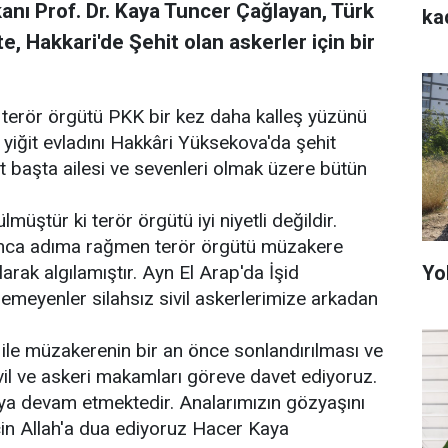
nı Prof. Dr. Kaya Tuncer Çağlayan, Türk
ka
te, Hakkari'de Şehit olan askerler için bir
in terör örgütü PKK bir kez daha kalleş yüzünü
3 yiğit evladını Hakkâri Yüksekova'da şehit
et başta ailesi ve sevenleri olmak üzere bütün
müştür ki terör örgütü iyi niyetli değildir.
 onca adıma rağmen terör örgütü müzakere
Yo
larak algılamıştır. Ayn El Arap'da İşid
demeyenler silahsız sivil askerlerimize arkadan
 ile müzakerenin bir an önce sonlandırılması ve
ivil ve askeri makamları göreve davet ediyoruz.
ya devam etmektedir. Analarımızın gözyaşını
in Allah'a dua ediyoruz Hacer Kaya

* * *

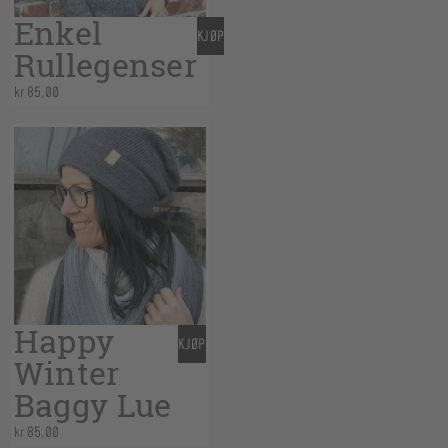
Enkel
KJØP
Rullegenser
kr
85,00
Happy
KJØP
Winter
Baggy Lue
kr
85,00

**Problem requirements**.
Set down only the lines above that fall between the line holding "in terör örgütü" and the line holding "in Allah'a dua ediyoruz Hacer Kaya", inclusive, keeping each exact.

**The completed task**.
in terör örgütü PKK bir kez daha kalleş yüzünü
3 yiğit evladını Hakkâri Yüksekova'da şehit
et başta ailesi ve sevenleri olmak üzere bütün
müştür ki terör örgütü iyi niyetli değildir.
 onca adıma rağmen terör örgütü müzakere
Yo
larak algılamıştır. Ayn El Arap'da İşid
demeyenler silahsız sivil askerlerimize arkadan
 ile müzakerenin bir an önce sonlandırılması ve
ivil ve askeri makamları göreve davet ediyoruz.
ya devam etmektedir. Analarımızın gözyaşını
in Allah'a dua ediyoruz Hacer Kaya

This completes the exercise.